* Directions:
Every record shown below should be duplicated exactly.

-- Data excerpts follows --

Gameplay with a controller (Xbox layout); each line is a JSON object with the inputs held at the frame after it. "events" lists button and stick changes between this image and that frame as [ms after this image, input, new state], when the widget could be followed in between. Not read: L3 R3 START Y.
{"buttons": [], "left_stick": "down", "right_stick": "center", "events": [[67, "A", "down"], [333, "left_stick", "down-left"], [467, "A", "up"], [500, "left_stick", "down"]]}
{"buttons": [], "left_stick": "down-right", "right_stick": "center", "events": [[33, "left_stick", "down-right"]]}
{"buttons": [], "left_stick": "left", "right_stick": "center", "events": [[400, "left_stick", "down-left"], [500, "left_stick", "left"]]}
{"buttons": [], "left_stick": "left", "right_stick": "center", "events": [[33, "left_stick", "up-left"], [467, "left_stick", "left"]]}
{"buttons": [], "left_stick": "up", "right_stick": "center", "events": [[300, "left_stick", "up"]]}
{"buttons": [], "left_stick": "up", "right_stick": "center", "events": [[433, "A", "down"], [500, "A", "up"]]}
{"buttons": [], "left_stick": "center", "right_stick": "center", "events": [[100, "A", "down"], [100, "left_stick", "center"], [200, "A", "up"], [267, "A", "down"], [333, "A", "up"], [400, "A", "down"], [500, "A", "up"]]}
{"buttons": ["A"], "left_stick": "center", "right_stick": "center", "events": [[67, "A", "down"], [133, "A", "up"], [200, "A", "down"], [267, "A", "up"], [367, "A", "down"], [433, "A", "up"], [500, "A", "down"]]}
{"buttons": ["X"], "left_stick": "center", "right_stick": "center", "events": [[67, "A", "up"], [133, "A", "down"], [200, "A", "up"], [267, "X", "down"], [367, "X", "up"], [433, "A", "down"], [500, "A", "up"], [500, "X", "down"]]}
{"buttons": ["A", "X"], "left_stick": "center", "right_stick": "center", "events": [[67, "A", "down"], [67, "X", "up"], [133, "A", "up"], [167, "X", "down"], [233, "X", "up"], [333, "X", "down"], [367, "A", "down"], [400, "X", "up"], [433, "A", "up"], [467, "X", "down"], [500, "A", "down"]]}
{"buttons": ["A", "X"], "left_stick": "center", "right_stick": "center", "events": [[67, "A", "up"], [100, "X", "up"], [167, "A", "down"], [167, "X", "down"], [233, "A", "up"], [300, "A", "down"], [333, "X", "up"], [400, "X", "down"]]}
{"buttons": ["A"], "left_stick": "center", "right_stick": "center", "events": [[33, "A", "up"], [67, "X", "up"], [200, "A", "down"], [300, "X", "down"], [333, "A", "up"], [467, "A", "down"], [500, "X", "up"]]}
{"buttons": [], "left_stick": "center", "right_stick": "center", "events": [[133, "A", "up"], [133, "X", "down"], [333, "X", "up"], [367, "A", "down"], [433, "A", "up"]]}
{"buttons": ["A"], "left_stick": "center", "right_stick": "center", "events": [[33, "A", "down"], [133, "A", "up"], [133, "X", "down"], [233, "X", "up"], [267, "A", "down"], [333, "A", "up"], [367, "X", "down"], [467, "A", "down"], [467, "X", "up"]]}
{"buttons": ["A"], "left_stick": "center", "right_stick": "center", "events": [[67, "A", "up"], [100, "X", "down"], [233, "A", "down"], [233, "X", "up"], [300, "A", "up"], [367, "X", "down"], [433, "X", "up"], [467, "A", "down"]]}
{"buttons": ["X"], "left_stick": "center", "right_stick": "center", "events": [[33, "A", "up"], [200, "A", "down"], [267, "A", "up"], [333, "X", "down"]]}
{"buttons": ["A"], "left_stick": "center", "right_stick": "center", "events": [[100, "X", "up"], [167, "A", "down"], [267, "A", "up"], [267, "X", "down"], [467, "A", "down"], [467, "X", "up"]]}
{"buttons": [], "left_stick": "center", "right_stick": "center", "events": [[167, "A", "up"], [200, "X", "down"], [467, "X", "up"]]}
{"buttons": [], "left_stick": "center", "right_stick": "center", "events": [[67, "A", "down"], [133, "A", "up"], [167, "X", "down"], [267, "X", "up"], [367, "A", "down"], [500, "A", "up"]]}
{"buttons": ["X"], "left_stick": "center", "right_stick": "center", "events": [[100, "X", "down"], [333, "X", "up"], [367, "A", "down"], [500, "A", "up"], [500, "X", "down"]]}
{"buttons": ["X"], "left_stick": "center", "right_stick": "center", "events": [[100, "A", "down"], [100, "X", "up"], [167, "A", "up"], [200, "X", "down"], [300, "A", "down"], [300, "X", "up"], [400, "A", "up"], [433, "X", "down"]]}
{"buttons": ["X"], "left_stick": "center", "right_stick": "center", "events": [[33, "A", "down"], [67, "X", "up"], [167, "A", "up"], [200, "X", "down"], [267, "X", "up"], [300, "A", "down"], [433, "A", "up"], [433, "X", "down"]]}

-- Data excerpts concluded --

* Task output:
Gameplay with a controller (Xbox layout); each line is a JSON object with the inputs held at the frame after it. "events" lists button and stick changes between this image and that frame as [ms after this image, input, new state], when the widget could be followed in between. Not read: L3 R3 START Y.
{"buttons": [], "left_stick": "down", "right_stick": "center", "events": [[67, "A", "down"], [333, "left_stick", "down-left"], [467, "A", "up"], [500, "left_stick", "down"]]}
{"buttons": [], "left_stick": "down-right", "right_stick": "center", "events": [[33, "left_stick", "down-right"]]}
{"buttons": [], "left_stick": "left", "right_stick": "center", "events": [[400, "left_stick", "down-left"], [500, "left_stick", "left"]]}
{"buttons": [], "left_stick": "left", "right_stick": "center", "events": [[33, "left_stick", "up-left"], [467, "left_stick", "left"]]}
{"buttons": [], "left_stick": "up", "right_stick": "center", "events": [[300, "left_stick", "up"]]}
{"buttons": [], "left_stick": "up", "right_stick": "center", "events": [[433, "A", "down"], [500, "A", "up"]]}
{"buttons": [], "left_stick": "center", "right_stick": "center", "events": [[100, "A", "down"], [100, "left_stick", "center"], [200, "A", "up"], [267, "A", "down"], [333, "A", "up"], [400, "A", "down"], [500, "A", "up"]]}
{"buttons": ["A"], "left_stick": "center", "right_stick": "center", "events": [[67, "A", "down"], [133, "A", "up"], [200, "A", "down"], [267, "A", "up"], [367, "A", "down"], [433, "A", "up"], [500, "A", "down"]]}
{"buttons": ["X"], "left_stick": "center", "right_stick": "center", "events": [[67, "A", "up"], [133, "A", "down"], [200, "A", "up"], [267, "X", "down"], [367, "X", "up"], [433, "A", "down"], [500, "A", "up"], [500, "X", "down"]]}
{"buttons": ["A", "X"], "left_stick": "center", "right_stick": "center", "events": [[67, "A", "down"], [67, "X", "up"], [133, "A", "up"], [167, "X", "down"], [233, "X", "up"], [333, "X", "down"], [367, "A", "down"], [400, "X", "up"], [433, "A", "up"], [467, "X", "down"], [500, "A", "down"]]}
{"buttons": ["A", "X"], "left_stick": "center", "right_stick": "center", "events": [[67, "A", "up"], [100, "X", "up"], [167, "A", "down"], [167, "X", "down"], [233, "A", "up"], [300, "A", "down"], [333, "X", "up"], [400, "X", "down"]]}
{"buttons": ["A"], "left_stick": "center", "right_stick": "center", "events": [[33, "A", "up"], [67, "X", "up"], [200, "A", "down"], [300, "X", "down"], [333, "A", "up"], [467, "A", "down"], [500, "X", "up"]]}
{"buttons": [], "left_stick": "center", "right_stick": "center", "events": [[133, "A", "up"], [133, "X", "down"], [333, "X", "up"], [367, "A", "down"], [433, "A", "up"]]}
{"buttons": ["A"], "left_stick": "center", "right_stick": "center", "events": [[33, "A", "down"], [133, "A", "up"], [133, "X", "down"], [233, "X", "up"], [267, "A", "down"], [333, "A", "up"], [367, "X", "down"], [467, "A", "down"], [467, "X", "up"]]}
{"buttons": ["A"], "left_stick": "center", "right_stick": "center", "events": [[67, "A", "up"], [100, "X", "down"], [233, "A", "down"], [233, "X", "up"], [300, "A", "up"], [367, "X", "down"], [433, "X", "up"], [467, "A", "down"]]}
{"buttons": ["X"], "left_stick": "center", "right_stick": "center", "events": [[33, "A", "up"], [200, "A", "down"], [267, "A", "up"], [333, "X", "down"]]}
{"buttons": ["A"], "left_stick": "center", "right_stick": "center", "events": [[100, "X", "up"], [167, "A", "down"], [267, "A", "up"], [267, "X", "down"], [467, "A", "down"], [467, "X", "up"]]}
{"buttons": [], "left_stick": "center", "right_stick": "center", "events": [[167, "A", "up"], [200, "X", "down"], [467, "X", "up"]]}
{"buttons": [], "left_stick": "center", "right_stick": "center", "events": [[67, "A", "down"], [133, "A", "up"], [167, "X", "down"], [267, "X", "up"], [367, "A", "down"], [500, "A", "up"]]}
{"buttons": ["X"], "left_stick": "center", "right_stick": "center", "events": [[100, "X", "down"], [333, "X", "up"], [367, "A", "down"], [500, "A", "up"], [500, "X", "down"]]}
{"buttons": ["X"], "left_stick": "center", "right_stick": "center", "events": [[100, "A", "down"], [100, "X", "up"], [167, "A", "up"], [200, "X", "down"], [300, "A", "down"], [300, "X", "up"], [400, "A", "up"], [433, "X", "down"]]}
{"buttons": ["X"], "left_stick": "center", "right_stick": "center", "events": [[33, "A", "down"], [67, "X", "up"], [167, "A", "up"], [200, "X", "down"], [267, "X", "up"], [300, "A", "down"], [433, "A", "up"], [433, "X", "down"]]}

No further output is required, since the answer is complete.